**AIM OF THE TASK**
Lay out everything in the listing below, from its first line down to the line containing "Or do you need any help ordering?", as a Markdown table with the columns n (row number) and Line. Leave out blank lines.

Dataset listing:
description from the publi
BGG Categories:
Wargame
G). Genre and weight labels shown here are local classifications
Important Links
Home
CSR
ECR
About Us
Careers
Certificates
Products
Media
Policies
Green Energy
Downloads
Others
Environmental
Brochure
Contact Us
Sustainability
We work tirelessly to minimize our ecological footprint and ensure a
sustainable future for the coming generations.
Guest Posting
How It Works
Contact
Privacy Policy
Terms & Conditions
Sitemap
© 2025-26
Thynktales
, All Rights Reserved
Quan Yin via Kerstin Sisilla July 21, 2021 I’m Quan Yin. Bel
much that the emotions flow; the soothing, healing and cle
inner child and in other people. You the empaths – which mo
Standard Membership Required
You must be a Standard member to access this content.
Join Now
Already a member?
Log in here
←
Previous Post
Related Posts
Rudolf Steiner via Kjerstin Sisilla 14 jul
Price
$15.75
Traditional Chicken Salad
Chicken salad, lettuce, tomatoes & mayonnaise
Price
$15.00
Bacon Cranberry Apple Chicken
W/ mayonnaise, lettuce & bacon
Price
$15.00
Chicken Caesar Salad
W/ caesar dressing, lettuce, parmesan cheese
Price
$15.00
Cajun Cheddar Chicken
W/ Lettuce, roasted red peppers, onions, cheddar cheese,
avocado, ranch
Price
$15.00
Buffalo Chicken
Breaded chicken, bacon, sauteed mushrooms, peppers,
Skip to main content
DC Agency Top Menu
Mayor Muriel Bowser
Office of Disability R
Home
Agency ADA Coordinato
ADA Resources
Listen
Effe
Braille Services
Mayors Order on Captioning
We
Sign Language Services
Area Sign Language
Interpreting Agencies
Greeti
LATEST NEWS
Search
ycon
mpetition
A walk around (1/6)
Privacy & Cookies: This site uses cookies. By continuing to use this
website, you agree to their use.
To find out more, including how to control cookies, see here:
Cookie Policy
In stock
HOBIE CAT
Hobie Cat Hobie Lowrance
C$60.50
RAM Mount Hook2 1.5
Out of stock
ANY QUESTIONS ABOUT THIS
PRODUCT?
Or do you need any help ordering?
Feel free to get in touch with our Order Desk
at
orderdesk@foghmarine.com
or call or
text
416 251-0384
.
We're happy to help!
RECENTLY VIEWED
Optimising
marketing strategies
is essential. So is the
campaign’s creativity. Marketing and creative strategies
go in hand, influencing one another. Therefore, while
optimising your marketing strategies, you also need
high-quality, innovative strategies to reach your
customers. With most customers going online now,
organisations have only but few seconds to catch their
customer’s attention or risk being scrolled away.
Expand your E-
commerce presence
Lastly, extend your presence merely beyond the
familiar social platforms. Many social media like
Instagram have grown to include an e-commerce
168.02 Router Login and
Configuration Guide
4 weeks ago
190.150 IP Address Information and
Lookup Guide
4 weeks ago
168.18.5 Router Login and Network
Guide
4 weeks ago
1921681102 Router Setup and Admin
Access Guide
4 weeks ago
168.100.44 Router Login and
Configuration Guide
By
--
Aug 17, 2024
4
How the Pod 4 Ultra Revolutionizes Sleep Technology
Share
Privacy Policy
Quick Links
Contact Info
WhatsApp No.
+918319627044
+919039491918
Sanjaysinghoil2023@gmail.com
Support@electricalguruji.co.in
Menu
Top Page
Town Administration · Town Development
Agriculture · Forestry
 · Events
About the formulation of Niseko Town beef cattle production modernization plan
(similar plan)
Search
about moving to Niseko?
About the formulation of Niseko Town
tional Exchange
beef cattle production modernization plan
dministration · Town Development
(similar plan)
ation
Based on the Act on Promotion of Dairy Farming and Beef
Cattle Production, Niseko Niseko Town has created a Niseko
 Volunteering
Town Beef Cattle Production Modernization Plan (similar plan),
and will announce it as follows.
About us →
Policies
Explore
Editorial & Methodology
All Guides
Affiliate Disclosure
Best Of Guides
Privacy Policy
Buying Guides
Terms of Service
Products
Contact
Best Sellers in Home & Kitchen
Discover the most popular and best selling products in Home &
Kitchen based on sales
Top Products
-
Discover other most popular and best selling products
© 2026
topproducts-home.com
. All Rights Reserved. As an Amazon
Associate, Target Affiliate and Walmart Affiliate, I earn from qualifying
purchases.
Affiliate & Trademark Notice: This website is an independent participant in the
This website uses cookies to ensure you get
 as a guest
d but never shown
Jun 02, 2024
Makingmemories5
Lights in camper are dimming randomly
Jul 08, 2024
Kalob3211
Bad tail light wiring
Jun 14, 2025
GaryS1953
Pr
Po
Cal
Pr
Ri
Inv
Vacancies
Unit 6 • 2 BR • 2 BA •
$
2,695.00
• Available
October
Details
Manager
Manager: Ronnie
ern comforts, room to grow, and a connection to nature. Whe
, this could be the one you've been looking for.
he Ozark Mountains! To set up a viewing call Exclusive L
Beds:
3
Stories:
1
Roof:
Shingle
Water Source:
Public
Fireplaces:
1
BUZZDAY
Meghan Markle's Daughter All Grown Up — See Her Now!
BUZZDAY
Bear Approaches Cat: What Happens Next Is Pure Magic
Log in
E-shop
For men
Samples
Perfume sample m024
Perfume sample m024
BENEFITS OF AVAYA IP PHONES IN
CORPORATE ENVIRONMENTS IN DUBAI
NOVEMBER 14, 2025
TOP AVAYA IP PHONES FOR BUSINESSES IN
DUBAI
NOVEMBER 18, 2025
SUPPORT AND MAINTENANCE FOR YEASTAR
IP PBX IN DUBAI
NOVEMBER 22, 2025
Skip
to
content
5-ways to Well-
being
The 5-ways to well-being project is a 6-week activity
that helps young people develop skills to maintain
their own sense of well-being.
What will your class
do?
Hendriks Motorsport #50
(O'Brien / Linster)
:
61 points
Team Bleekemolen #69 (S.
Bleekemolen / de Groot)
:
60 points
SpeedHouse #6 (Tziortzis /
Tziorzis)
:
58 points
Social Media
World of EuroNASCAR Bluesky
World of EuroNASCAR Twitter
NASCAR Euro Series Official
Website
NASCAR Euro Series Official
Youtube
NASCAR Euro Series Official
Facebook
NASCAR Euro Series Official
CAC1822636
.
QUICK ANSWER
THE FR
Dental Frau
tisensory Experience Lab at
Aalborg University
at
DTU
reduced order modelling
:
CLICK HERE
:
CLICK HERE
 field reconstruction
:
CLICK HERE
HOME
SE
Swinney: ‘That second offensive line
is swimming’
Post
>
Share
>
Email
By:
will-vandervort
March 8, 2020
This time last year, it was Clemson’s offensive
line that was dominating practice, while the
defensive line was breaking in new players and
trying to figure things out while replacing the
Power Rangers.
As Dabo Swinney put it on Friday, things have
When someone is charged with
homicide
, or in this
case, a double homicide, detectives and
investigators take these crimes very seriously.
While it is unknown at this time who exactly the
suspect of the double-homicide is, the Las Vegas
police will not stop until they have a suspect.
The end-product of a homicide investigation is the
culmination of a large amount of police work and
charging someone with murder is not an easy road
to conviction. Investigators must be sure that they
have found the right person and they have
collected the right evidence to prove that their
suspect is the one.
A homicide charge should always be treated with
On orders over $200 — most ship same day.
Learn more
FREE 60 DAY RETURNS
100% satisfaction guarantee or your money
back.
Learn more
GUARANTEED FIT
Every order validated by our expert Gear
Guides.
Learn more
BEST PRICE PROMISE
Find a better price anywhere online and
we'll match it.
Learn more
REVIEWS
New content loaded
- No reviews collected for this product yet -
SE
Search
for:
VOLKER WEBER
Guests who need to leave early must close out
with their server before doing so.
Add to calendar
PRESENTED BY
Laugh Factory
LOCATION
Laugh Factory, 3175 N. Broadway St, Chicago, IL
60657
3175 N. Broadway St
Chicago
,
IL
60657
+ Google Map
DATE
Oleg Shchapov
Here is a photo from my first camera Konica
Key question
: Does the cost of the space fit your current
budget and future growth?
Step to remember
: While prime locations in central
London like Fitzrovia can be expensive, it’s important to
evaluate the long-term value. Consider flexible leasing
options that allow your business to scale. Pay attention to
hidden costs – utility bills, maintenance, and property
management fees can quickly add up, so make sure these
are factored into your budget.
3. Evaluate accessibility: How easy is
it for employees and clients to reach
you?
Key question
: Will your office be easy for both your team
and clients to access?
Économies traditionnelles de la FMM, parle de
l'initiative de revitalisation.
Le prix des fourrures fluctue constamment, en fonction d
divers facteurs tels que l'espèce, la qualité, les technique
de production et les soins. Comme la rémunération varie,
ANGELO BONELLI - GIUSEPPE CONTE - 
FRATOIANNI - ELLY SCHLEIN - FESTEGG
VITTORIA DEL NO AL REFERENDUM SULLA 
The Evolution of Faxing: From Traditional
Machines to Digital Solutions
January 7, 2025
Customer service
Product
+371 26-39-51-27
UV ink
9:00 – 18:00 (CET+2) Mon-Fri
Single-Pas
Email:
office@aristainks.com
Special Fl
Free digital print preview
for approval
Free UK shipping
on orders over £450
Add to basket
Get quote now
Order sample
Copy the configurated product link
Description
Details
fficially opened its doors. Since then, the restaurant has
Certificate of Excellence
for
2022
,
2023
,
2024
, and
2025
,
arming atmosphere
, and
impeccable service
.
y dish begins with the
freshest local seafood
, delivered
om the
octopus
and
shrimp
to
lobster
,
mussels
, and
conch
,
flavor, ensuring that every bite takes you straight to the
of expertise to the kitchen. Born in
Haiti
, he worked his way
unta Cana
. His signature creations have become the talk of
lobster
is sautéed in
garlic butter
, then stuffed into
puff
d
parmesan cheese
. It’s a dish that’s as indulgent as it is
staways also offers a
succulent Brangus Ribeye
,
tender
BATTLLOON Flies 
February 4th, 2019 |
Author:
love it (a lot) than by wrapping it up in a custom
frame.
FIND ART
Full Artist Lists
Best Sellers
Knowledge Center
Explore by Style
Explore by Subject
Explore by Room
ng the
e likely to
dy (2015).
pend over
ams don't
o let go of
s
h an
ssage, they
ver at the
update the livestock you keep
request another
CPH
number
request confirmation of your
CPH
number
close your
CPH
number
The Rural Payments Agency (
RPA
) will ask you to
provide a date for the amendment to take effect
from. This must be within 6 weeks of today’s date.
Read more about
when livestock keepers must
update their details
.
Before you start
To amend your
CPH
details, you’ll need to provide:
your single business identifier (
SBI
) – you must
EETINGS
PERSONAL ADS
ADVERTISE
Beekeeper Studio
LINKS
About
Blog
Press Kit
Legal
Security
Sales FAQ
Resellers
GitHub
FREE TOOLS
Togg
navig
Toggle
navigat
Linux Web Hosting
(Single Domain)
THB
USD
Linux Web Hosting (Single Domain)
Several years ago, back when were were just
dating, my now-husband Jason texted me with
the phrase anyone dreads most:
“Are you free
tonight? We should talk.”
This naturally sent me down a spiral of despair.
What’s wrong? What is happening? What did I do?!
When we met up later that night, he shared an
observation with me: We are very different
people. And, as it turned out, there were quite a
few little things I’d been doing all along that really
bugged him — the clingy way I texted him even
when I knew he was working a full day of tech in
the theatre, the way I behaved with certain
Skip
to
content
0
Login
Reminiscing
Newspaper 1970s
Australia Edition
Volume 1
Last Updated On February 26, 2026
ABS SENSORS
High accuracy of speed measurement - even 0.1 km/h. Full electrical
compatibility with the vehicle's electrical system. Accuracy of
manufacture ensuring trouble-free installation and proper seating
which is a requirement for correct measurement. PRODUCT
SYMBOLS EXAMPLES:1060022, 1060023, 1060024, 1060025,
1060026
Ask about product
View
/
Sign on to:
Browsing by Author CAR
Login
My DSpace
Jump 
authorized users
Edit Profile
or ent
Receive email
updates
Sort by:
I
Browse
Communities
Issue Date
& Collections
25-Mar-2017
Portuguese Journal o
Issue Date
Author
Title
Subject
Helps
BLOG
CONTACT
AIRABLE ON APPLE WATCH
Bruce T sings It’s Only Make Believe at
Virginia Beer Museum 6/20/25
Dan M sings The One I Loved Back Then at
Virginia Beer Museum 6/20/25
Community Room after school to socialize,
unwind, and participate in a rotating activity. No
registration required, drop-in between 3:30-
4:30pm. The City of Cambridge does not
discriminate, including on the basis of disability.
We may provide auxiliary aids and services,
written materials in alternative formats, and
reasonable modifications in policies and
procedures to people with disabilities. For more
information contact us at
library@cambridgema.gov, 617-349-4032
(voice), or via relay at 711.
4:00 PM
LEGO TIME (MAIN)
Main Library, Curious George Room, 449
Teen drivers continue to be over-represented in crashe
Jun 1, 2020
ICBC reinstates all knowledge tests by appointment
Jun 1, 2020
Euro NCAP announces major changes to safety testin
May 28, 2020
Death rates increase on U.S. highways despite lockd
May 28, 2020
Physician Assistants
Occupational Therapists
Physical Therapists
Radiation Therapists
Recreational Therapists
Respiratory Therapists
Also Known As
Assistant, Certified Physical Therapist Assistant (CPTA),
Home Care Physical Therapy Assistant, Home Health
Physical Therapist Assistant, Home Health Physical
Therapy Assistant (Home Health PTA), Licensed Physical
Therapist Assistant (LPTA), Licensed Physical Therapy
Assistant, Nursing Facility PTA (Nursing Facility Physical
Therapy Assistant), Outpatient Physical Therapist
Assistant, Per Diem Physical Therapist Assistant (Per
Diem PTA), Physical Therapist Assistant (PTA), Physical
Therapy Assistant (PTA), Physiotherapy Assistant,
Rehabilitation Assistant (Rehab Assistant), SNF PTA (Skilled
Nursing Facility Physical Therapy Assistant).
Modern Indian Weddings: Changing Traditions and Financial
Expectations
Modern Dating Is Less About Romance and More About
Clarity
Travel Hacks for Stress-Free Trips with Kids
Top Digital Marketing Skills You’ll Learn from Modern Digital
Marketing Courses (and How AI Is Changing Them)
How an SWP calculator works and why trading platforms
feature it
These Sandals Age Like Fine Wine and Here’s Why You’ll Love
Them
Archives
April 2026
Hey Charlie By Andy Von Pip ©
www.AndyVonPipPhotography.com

**EXERCISE OUTPUT**
| n | Line |
|---|---|
| 1 | description from the publi |
| 2 | BGG Categories: |
| 3 | Wargame |
| 4 | G). Genre and weight labels shown here are local classifications |
| 5 | Important Links |
| 6 | Home |
| 7 | CSR |
| 8 | ECR |
| 9 | About Us |
| 10 | Careers |
| 11 | Certificates |
| 12 | Products |
| 13 | Media |
| 14 | Policies |
| 15 | Green Energy |
| 16 | Downloads |
| 17 | Others |
| 18 | Environmental |
| 19 | Brochure |
| 20 | Contact Us |
| 21 | Sustainability |
| 22 | We work tirelessly to minimize our ecological footprint and ensure a |
| 23 | sustainable future for the coming generations. |
| 24 | Guest Posting |
| 25 | How It Works |
| 26 | Contact |
| 27 | Privacy Policy |
| 28 | Terms & Conditions |
| 29 | Sitemap |
| 30 | © 2025-26 |
| 31 | Thynktales |
| 32 | , All Rights Reserved |
| 33 | Quan Yin via Kerstin Sisilla July 21, 2021 I’m Quan Yin. Bel |
| 34 | much that the emotions flow; the soothing, healing and cle |
| 35 | inner child and in other people. You the empaths – which mo |
| 36 | Standard Membership Required |
| 37 | You must be a Standard member to access this content. |
| 38 | Join Now |
| 39 | Already a member? |
| 40 | Log in here |
| 41 | ← |
| 42 | Previous Post |
| 43 | Related Posts |
| 44 | Rudolf Steiner via Kjerstin Sisilla 14 jul |
| 45 | Price |
| 46 | $15.75 |
| 47 | Traditional Chicken Salad |
| 48 | Chicken salad, lettuce, tomatoes & mayonnaise |
| 49 | Price |
| 50 | $15.00 |
| 51 | Bacon Cranberry Apple Chicken |
| 52 | W/ mayonnaise, lettuce & bacon |
| 53 | Price |
| 54 | $15.00 |
| 55 | Chicken Caesar Salad |
| 56 | W/ caesar dressing, lettuce, parmesan cheese |
| 57 | Price |
| 58 | $15.00 |
| 59 | Cajun Cheddar Chicken |
| 60 | W/ Lettuce, roasted red peppers, onions, cheddar cheese, |
| 61 | avocado, ranch |
| 62 | Price |
| 63 | $15.00 |
| 64 | Buffalo Chicken |
| 65 | Breaded chicken, bacon, sauteed mushrooms, peppers, |
| 66 | Skip to main content |
| 67 | DC Agency Top Menu |
| 68 | Mayor Muriel Bowser |
| 69 | Office of Disability R |
| 70 | Home |
| 71 | Agency ADA Coordinato |
| 72 | ADA Resources |
| 73 | Listen |
| 74 | Effe |
| 75 | Braille Services |
| 76 | Mayors Order on Captioning |
| 77 | We |
| 78 | Sign Language Services |
| 79 | Area Sign Language |
| 80 | Interpreting Agencies |
| 81 | Greeti |
| 82 | LATEST NEWS |
| 83 | Search |
| 84 | ycon |
| 85 | mpetition |
| 86 | A walk around (1/6) |
| 87 | Privacy & Cookies: This site uses cookies. By continuing to use this |
| 88 | website, you agree to their use. |
| 89 | To find out more, including how to control cookies, see here: |
| 90 | Cookie Policy |
| 91 | In stock |
| 92 | HOBIE CAT |
| 93 | Hobie Cat Hobie Lowrance |
| 94 | C$60.50 |
| 95 | RAM Mount Hook2 1.5 |
| 96 | Out of stock |
| 97 | ANY QUESTIONS ABOUT THIS |
| 98 | PRODUCT? |
| 99 | Or do you need any help ordering? |